• _ТЕКСТ ДЛЯ ЧТЕНИЯ_:
Короче сказать, кубок этот вызывал великое множество шуток, прибауток и острот, коими перебрасывались за столом кавалеры и дамы, забавляя себя и других, в том числе и меня, бывшего сей потехе свидетелем; но самое забавное, на мой взгляд, зрелище представляли невинные девицы либо притворявшиеся таковыми и впервые попавшие сюда дамы, которые сидели с постной миною и кислой усмешкою, строя из себя святош, как свойственно некоторым женщинам. Заметьте себе, что, даже умирай они от жажды, слуги не осмелились бы подать им вина в другом кубке или бокале. И пусть какие‑то из них клялись и божились, что ноги их больше не будет на таких пирах, однако все равно они являлись вновь и вновь, ибо принц был веселым и щедрым хозяином. Были такие дамы, которые в ответ на приглашение отвечали: «Я приду, но с условием, что меня не принудят пить из того кубка», однако за столом не выпускали его из рук. И наконец, все дамы привыкли и стали пить из него без малейшего стеснения; надо думать, они перепробовали и пустили в дело все, на нем увиденное, в свое время и в своем месте: согласитесь, что человек, наделенный воображением, должен все испробовать в жизни.
Вот какое действие оказывал сей знаменитый кубок. Остается лишь вообразить, о чем беседовали, как шумели и пересмеивались дамы в своей компании и о чем мечтали в одиночку, вспоминая кубок.
Я полагаю, что кубок сей весьма отличался от того, который Ронсар воспел в одной из первых своих од, посвященной ныне покойному королю Генриху; она начинается словами:
Берет старинный кубок в руки он.
Вином его радушно наполняет.
По чину воинам подносит сей ритон.
Пурпурное вино смеется и играет.
Что же касается кубка принца, то здесь не вино улыбалось людям, а люди – вину, ибо одни пили, смеясь, другие пили, восхищаясь; одни удовлетворялись, попивая, другие попивали, удовлетворясь; только не подумайте, будто я разумею под этим что‑либо худое.
Словом, кубок этот производил действие потрясающее, настолько выразительны были фигуры и образы, на нем запечатленные; по этому поводу вспоминается мне, как однажды несколько дам со своими кавалерами посетили замок графа Шато‑Вилен, иначе сеньора Аджасе, и вот, проходя по роскошно убранным покоям, увидали они развешанные в галерее великолепные, редкостные картины. На одной из них, едва ли не лучшей, представлено было множество нагих женщин в купальне, которые столь нежно и любовно ласкали и гладили друг дружку, столь пылко и вместе с тем целомудренно сплетались в объятиях, что воспламенили бы сердце и плоть даже самого сурового и стойкого из отшельников; вот отчего одна высокая дама, мне знакомая, погрузилась в созерцание сей картины и долго, неотрывно разглядывала ее, а после обернулась к своему кавалеру и, словно задыхаясь от любовной лихорадки, приказала: «Довольно мы здесь задержались, сядемте поскорее в карету и ко мне домой, ибо я не в силах совладать с нетерпением, надобно утолить сжигающую меня жажду!» И они тотчас отбыли, а приехав к даме, испили вместе тот животворный настой, который сладок без сахара и которым кавалер щедро попотчевал даму из своего сосуда.

• _ЗАДАНИЕ 1_: Перепишите без изменений все строки записей, но картинки в ответ не включайте.
Текст и записи между собой никак не связаны.

• _ФРАГМЕНТЫ ЗАПИСЕЙ_:
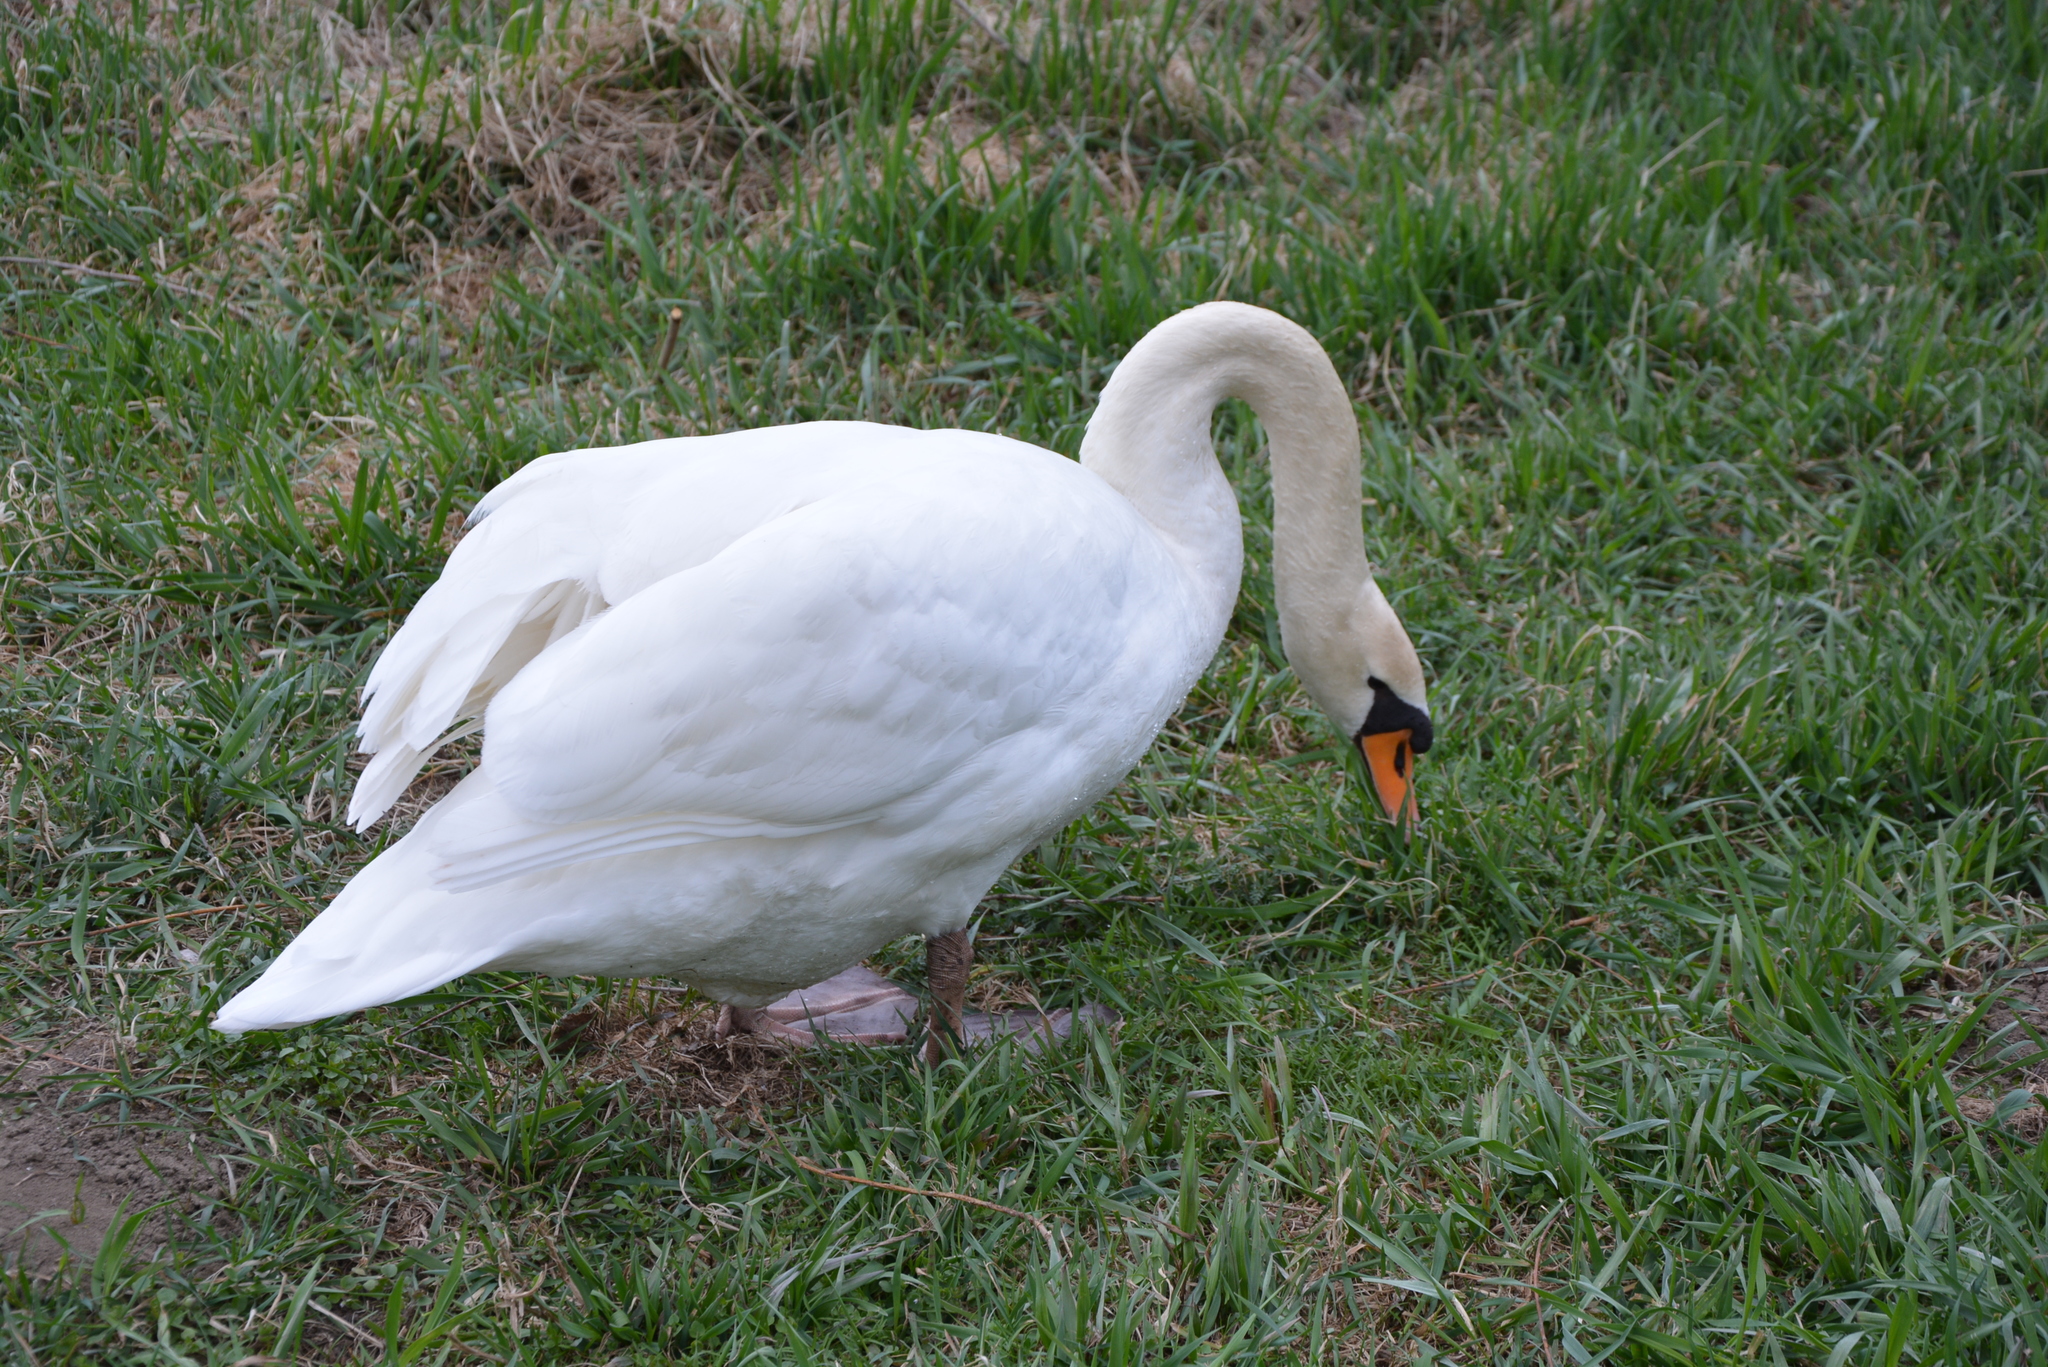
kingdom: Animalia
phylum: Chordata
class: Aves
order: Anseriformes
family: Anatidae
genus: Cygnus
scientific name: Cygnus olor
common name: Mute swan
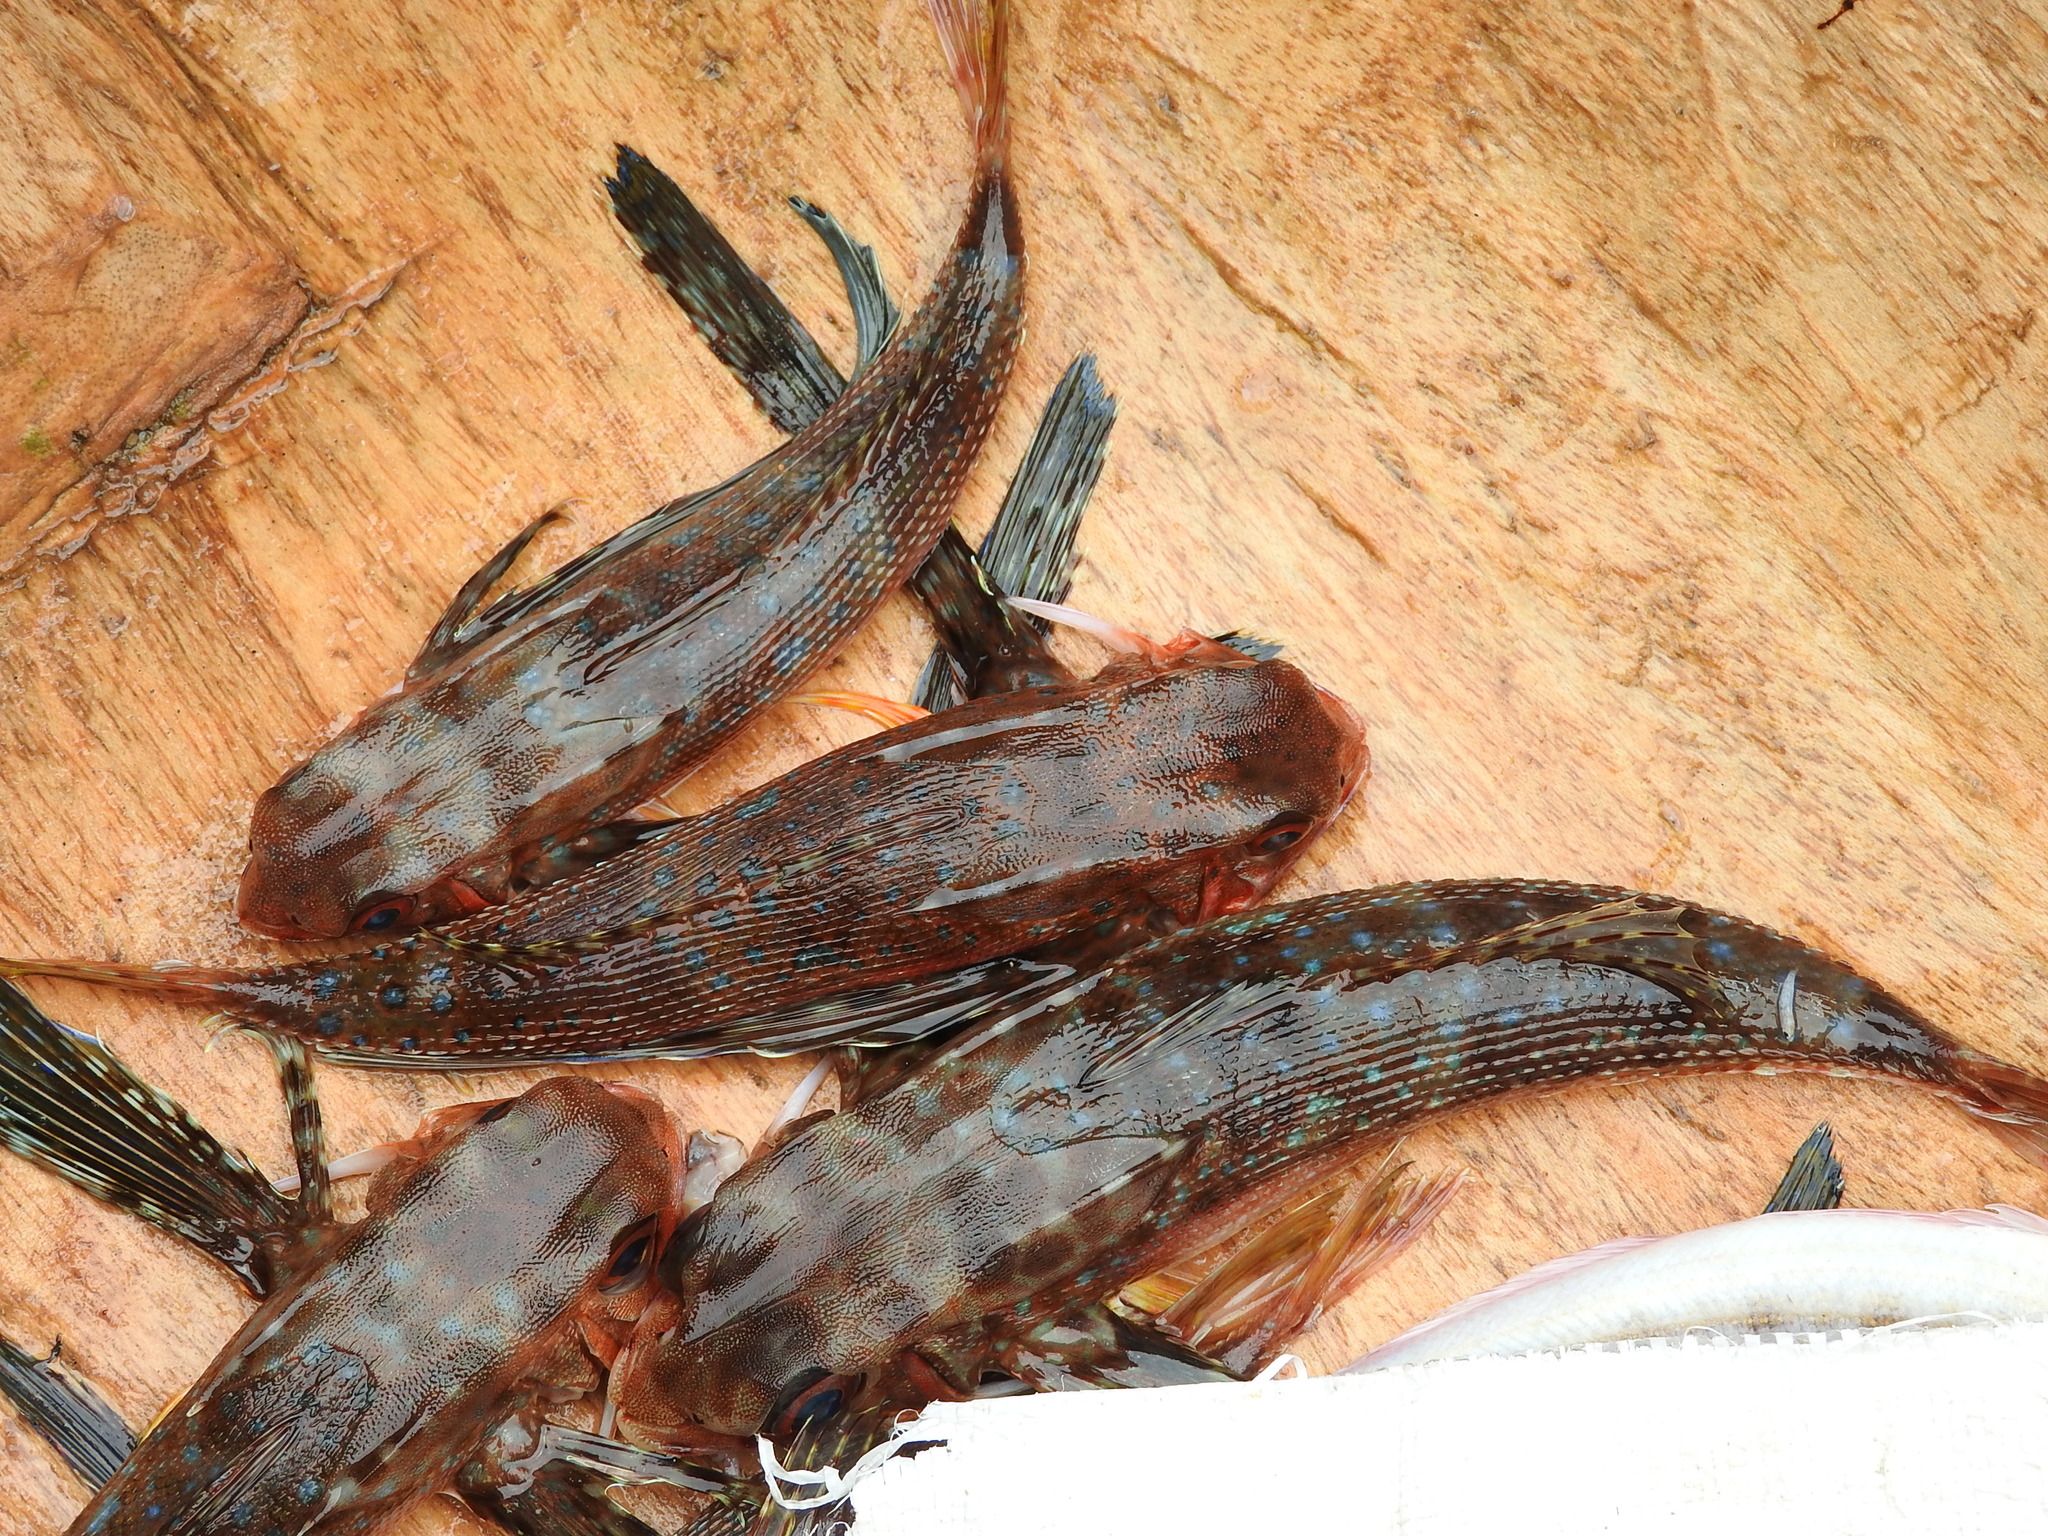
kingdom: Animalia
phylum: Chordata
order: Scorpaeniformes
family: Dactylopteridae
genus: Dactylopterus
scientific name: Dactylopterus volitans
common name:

• _ЗАДАНИЕ 2_:
Ответьте на вопросы по тексту о кубке принца.
(a) Какое условие ставили некоторые дамы, отвечая на приглашение?
(b) Какому королю посвящена ода Ронсара, о которой говорится в тексте?
(c) Где дамы и кавалеры увидели развешанные картины?

• _РЕШЕНИЕ 1_:
kingdom: Animalia
phylum: Chordata
class: Aves
order: Anseriformes
family: Anatidae
genus: Cygnus
scientific name: Cygnus olor
common name: Mute swan
kingdom: Animalia
phylum: Chordata
order: Scorpaeniformes
family: Dactylopteridae
genus: Dactylopterus
scientific name: Dactylopterus volitans
common name:

• _РЕШЕНИЕ 2_:
(a) Они приходили с условием, что их не принудят пить из того кубка.
(b) Ода посвящена ныне покойному королю Генриху.
(c) Картины висели в галерее замка графа Шато‑Вилен, иначе сеньора Аджасе.